Monday, Jun. 27, 1949
The Last Link
From Corpus Christi to the Mexican border, the slender, 119-mile-long finger of Padre Island guards the Texas gulf coast from the Gulf of Mexico, forms the shallow waters of Laguna Madre. Within this calm lagoon one day last week, two huge Government dredges, the Caribbean and the Miami, chewed their way towards each other through mud, sand, shell and stone. About eight months ago, the Caribbean had started north from Brownsville, the Miami south from Corpus Christi. Last week the big cutting blades of the dredges slashed through the last barriers between them--completing the last link in the $80 million Gulf Intracoastal Waterway, which already stretched from Florida's Apalachee Bay to Corpus Christi.

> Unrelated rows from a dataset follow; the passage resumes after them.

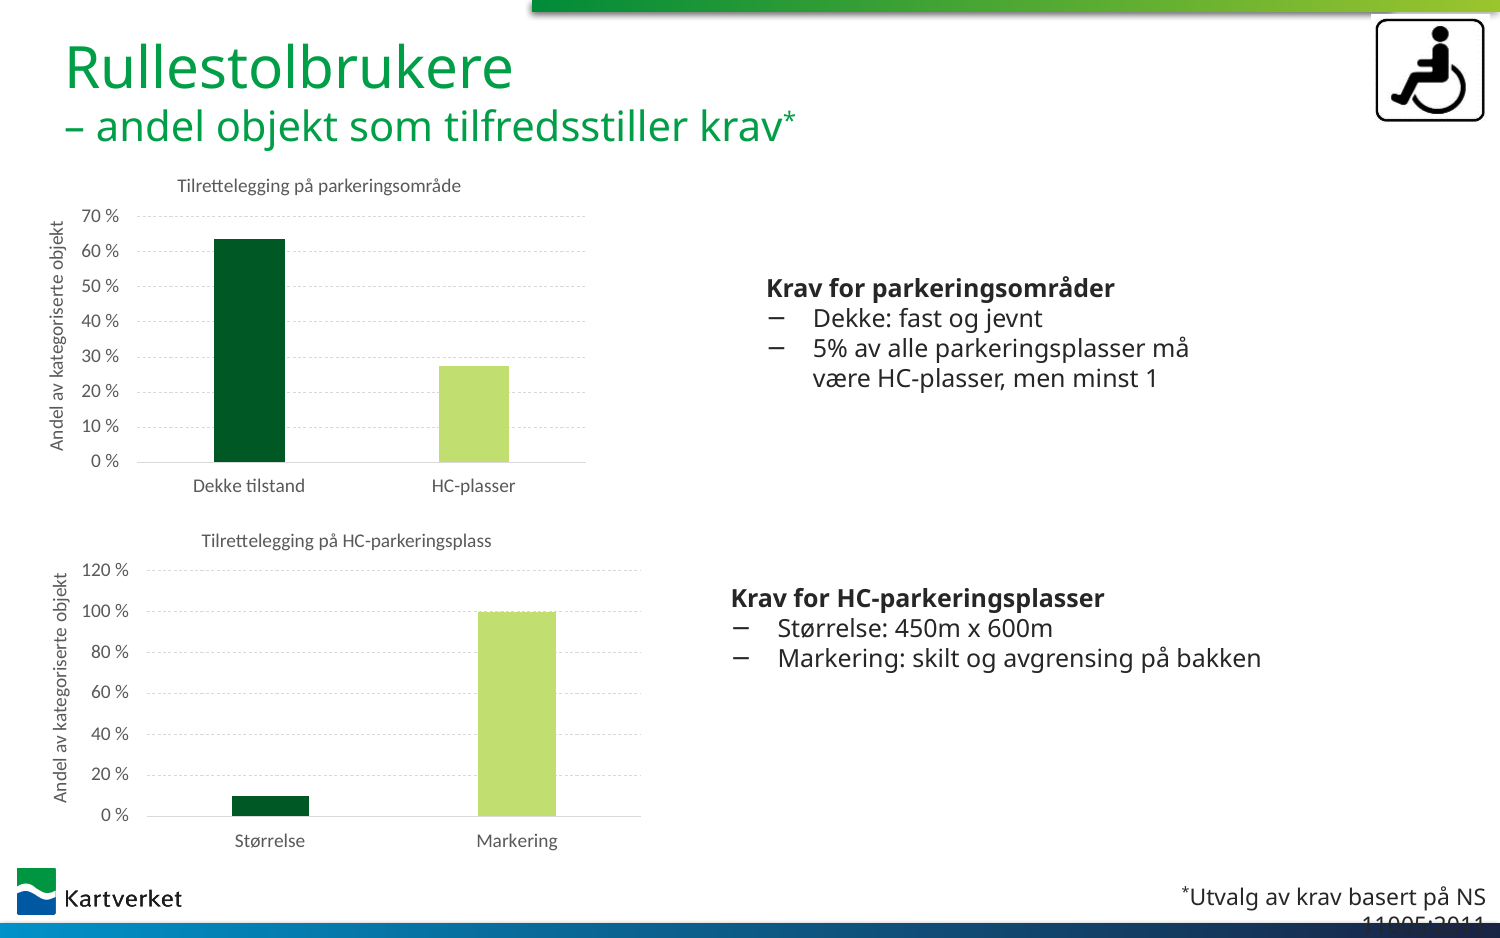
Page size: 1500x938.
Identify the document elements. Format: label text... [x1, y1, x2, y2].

picture [1371, 13, 1491, 127]
text_box Krav for HC-parkeringsplasser Størrelse: 450m x 600m Markering: skilt og avgrensing på bakken [715, 574, 1278, 680]
text_box Rullestolbrukere – andel objekt som tilfredsstiller krav* [49, 23, 1431, 158]
text_box *Utvalg av krav basert på NS 11005:2011 [1068, 873, 1500, 938]
picture [41, 520, 652, 859]
text_box Krav for parkeringsområder Dekke: fast og jevnt 5% av alle parkeringsplasser må være HC-plasser, men minst 1 [751, 264, 1232, 400]
picture [41, 166, 598, 505]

For the cotton growers, oilmen and cattlemen of the Lower Rio Grande, it was as historic a moment as the coming of the railroads. Through the waterway, freight barges could be towed all the way from Brownsville, Tex. to Florida--1,116 miles --without exposure to the open sea. Cried one Texan: "A shining strand linking together those jewels of progress into a fabulous necklace along the curving bosom of the Gulf."
The canal from Florida to Corpus Christi had already proved a lifesaver in World War II. While tankers were being sunk by submarines within sight of the coast, the canal barges were safe from attack. That boomed shipping on the canal from 7,000,000 tons (prewar) to a peak of 17,500,000 tons in 1944. There has been little tapering-off since.
The farmers of the Lower Rio Grande Valley, who had just begun to harvest the biggest cotton crop in their history, reckoned that the new canal would bring them 1) cheaper freight for their products, 2) lower prices for the steel and other materials they need for plants to process and can seafood and the valley's produce. Three new plants worth about $65 million were already abuilding in Brownsville, partly in expectation of the boom.